• _WORK REQUIRED_
Leave the pictures aside. Retype exactly the lines from the top of the data below through the one holding "Image 1: First".

• _AVAILABLE DATA_
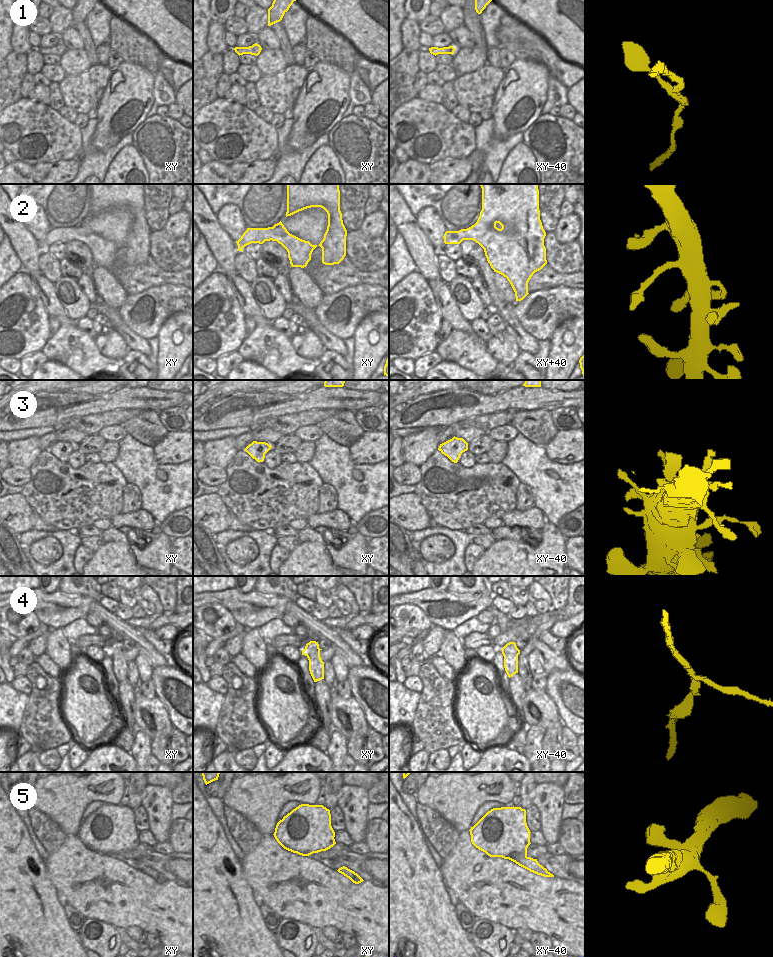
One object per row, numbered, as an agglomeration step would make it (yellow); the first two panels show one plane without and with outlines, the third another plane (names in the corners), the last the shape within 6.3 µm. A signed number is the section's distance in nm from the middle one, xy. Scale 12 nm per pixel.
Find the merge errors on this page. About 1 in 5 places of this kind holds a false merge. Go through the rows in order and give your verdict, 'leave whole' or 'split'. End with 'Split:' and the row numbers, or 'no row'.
1: leave whole
2: leave whole
3: leave whole
4: split
5: leave whole
Split: 4

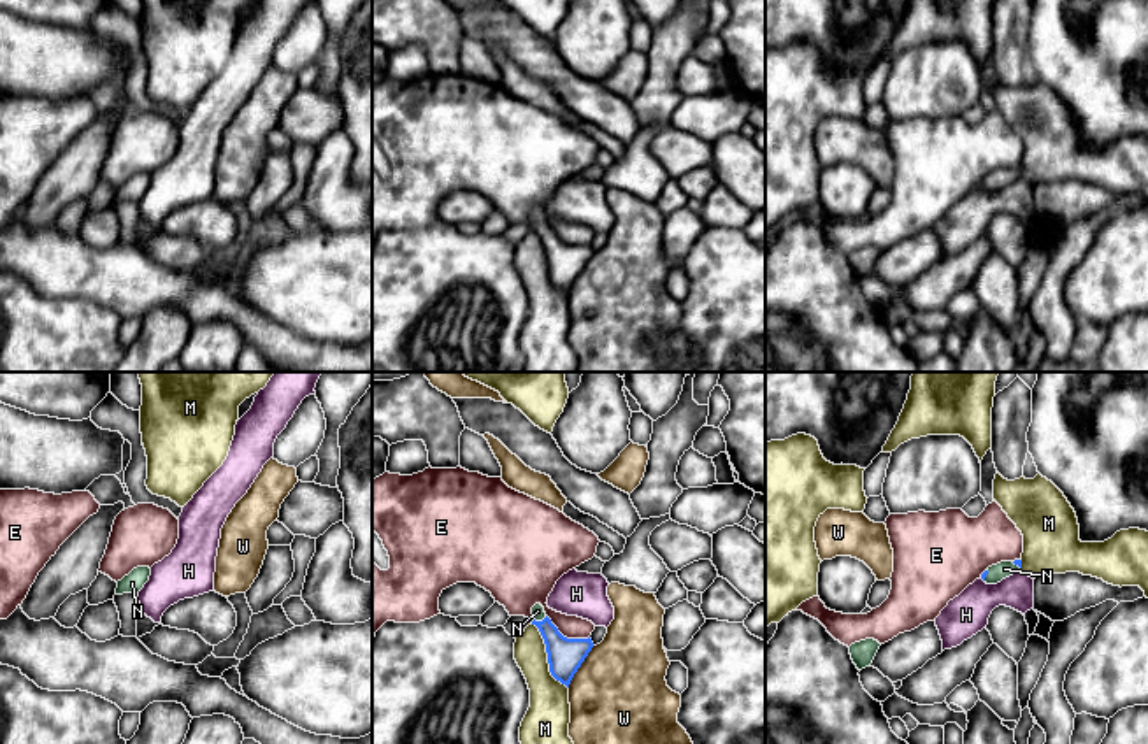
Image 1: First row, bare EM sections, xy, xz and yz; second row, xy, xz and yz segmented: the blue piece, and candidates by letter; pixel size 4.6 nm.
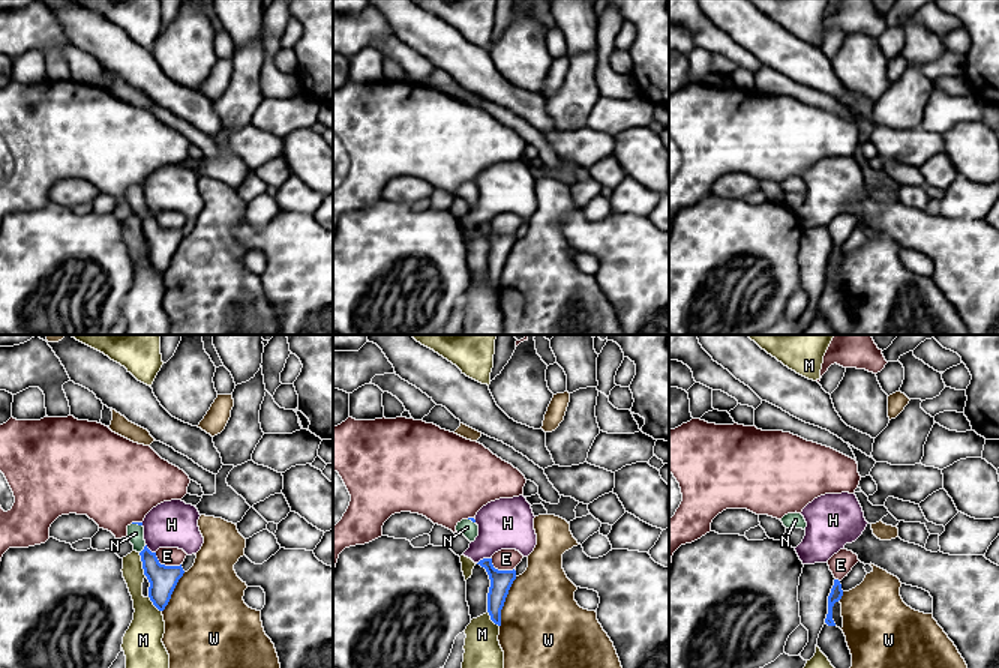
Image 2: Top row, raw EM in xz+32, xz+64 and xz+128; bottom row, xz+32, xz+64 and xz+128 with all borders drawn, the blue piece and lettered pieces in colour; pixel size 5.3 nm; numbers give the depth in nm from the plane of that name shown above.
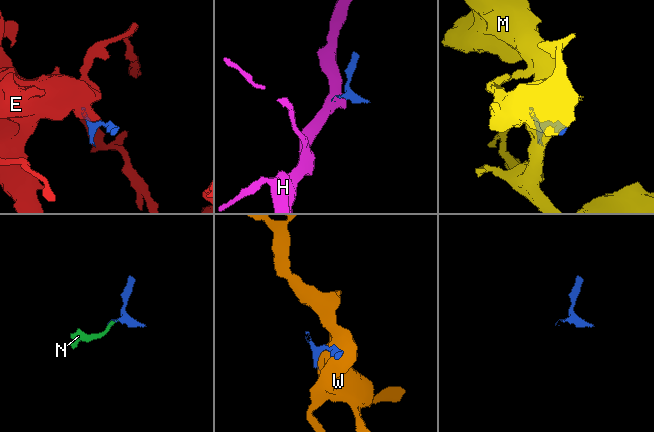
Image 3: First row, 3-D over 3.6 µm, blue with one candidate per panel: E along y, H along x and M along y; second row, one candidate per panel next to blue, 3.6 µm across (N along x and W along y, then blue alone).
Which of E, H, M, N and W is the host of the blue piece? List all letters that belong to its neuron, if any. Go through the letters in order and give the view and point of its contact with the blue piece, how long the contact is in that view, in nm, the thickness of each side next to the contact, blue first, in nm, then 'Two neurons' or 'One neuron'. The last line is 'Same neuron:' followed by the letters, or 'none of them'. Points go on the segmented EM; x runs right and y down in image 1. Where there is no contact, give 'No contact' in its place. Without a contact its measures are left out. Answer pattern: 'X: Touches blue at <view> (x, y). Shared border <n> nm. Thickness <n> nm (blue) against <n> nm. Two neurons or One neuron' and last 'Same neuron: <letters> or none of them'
E: Touches blue at xz (566, 637). Shared border 220 nm. Thickness 160 nm (blue) against 110 nm. Two neurons
H: No contact. Two neurons
M: Touches blue at xz (548, 657). Shared border 340 nm. Thickness 160 nm (blue) against 190 nm. Two neurons
N: Touches blue at xz (539, 622). Shared border 70 nm. Thickness 160 nm (blue) against 60 nm. One neuron
W: Touches blue at xz (580, 665). Shared border 220 nm. Thickness 160 nm (blue) against 440 nm. Two neurons
Same neuron: N

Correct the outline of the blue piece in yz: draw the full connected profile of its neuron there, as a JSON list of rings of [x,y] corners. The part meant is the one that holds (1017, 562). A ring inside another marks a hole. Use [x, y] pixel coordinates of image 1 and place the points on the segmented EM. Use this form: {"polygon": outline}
{"polygon": [[[1015,560],[1015,562],[1001,562],[997,565],[988,567],[983,574],[981,579],[987,584],[997,584],[1002,579],[1016,574],[1022,570],[1022,560]]]}

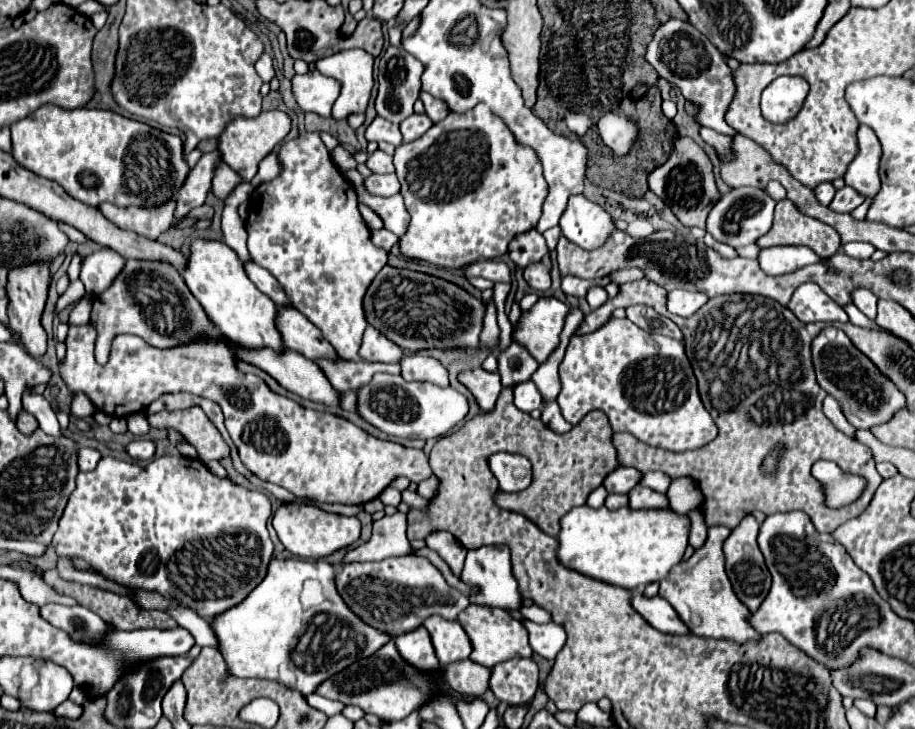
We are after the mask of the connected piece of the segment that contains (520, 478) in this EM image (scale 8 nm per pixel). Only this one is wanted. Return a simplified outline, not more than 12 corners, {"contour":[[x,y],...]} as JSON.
{"contour":[[495,453],[489,469],[507,493],[531,483],[531,463],[517,453]]}

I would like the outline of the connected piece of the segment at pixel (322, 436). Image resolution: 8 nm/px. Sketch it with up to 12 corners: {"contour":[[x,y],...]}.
{"contour":[[69,327],[59,375],[117,417],[185,391],[223,409],[243,465],[361,505],[427,455],[303,409],[223,341],[117,335]]}

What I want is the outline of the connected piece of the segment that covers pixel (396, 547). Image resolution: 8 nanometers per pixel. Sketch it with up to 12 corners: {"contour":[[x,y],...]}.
{"contour":[[405,515],[375,521],[369,541],[349,549],[343,563],[381,561],[413,553]]}

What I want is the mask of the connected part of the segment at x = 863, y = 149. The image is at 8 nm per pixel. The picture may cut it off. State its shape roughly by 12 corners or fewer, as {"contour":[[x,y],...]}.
{"contour":[[867,125],[857,129],[857,155],[845,183],[863,197],[881,187],[881,143]]}

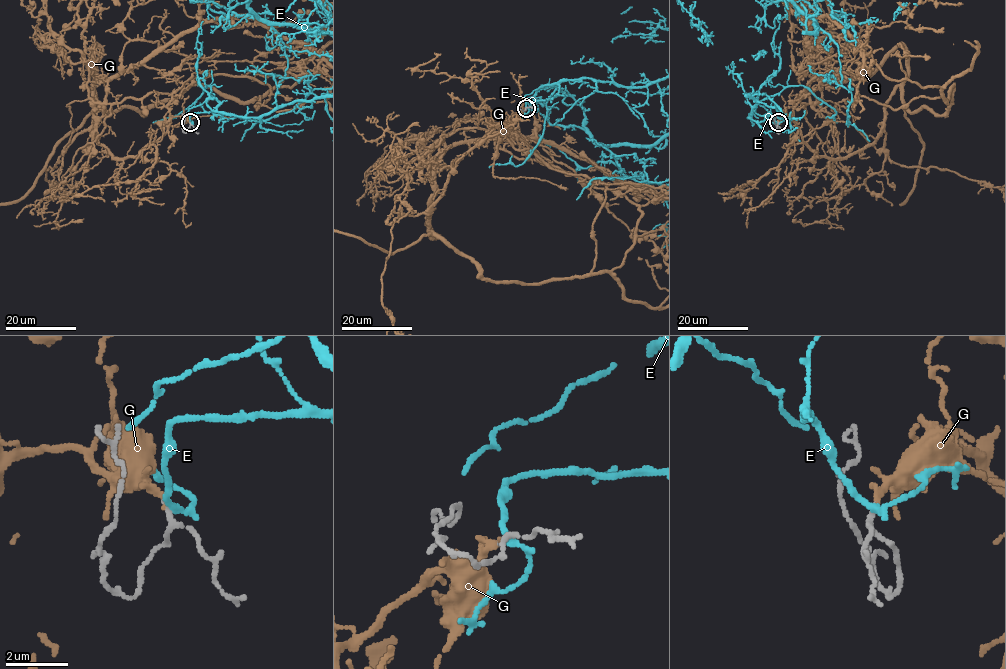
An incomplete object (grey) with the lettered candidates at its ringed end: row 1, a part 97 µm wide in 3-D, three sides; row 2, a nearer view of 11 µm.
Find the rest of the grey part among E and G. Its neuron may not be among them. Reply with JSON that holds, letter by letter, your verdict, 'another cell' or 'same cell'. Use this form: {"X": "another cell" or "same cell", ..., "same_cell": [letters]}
{"E": "another cell", "G": "same cell", "same_cell": ["G"]}

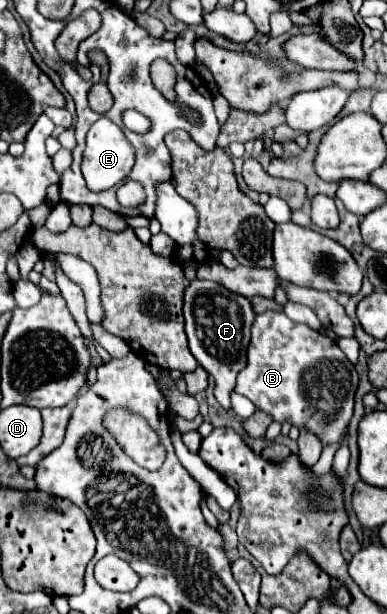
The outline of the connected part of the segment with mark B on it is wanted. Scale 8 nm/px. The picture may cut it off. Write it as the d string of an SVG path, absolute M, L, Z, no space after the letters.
M267 311L257 315L251 327L251 343L247 349L247 367L239 371L235 391L247 397L259 411L273 417L279 423L291 423L295 427L305 427L321 439L321 445L339 443L345 435L349 419L353 415L353 397L357 391L357 369L337 347L335 339L291 321L283 311Z

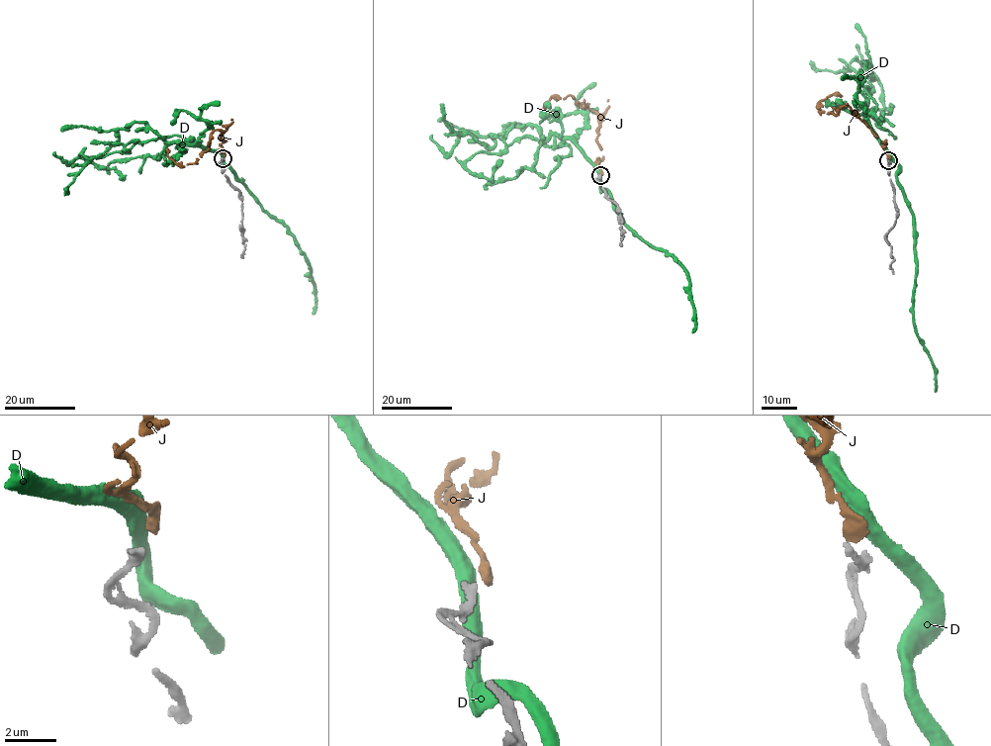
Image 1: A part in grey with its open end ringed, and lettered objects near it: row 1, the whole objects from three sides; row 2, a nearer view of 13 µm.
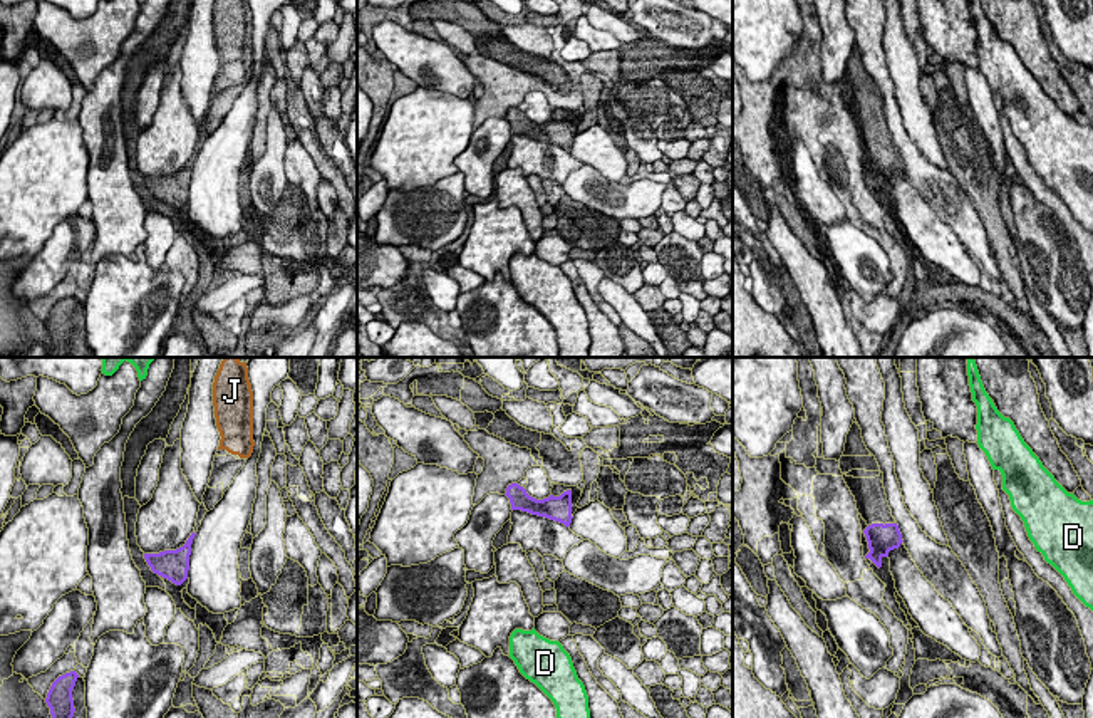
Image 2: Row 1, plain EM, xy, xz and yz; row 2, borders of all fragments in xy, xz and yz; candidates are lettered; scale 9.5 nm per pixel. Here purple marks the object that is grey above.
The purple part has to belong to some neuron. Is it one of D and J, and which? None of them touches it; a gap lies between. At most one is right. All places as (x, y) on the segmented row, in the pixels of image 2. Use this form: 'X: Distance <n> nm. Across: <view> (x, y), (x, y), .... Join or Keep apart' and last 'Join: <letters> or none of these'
D: Distance 1000 nm. Across: xz (565, 525), (533, 628). Keep apart
J: Distance 850 nm. Across: xy (193, 532), (218, 448). Join
Join: J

• _EXERCISE RESPONSE_
One object per row, numbered, as an agglomeration step would make it (yellow); the first two panels show one plane without and with outlines, the third another plane (names in the corners), the last the shape within 6.3 µm. A signed number is the section's distance in nm from the middle one, xy. Scale 12 nm per pixel.
Find the merge errors on this page. About 1 in 5 places of this kind holds a false merge. Go through the rows in order and give your verdict, 'leave whole' or 'split'. End with 'Split:' and the row numbers, or 'no row'.
1: leave whole
2: leave whole
3: leave whole
4: split
5: leave whole
Split: 4

Image 1: First row, bare EM sections, xy, xz and yz; second row, xy, xz and yz segmented: the blue piece, and candidates by letter; pixel size 4.6 nm.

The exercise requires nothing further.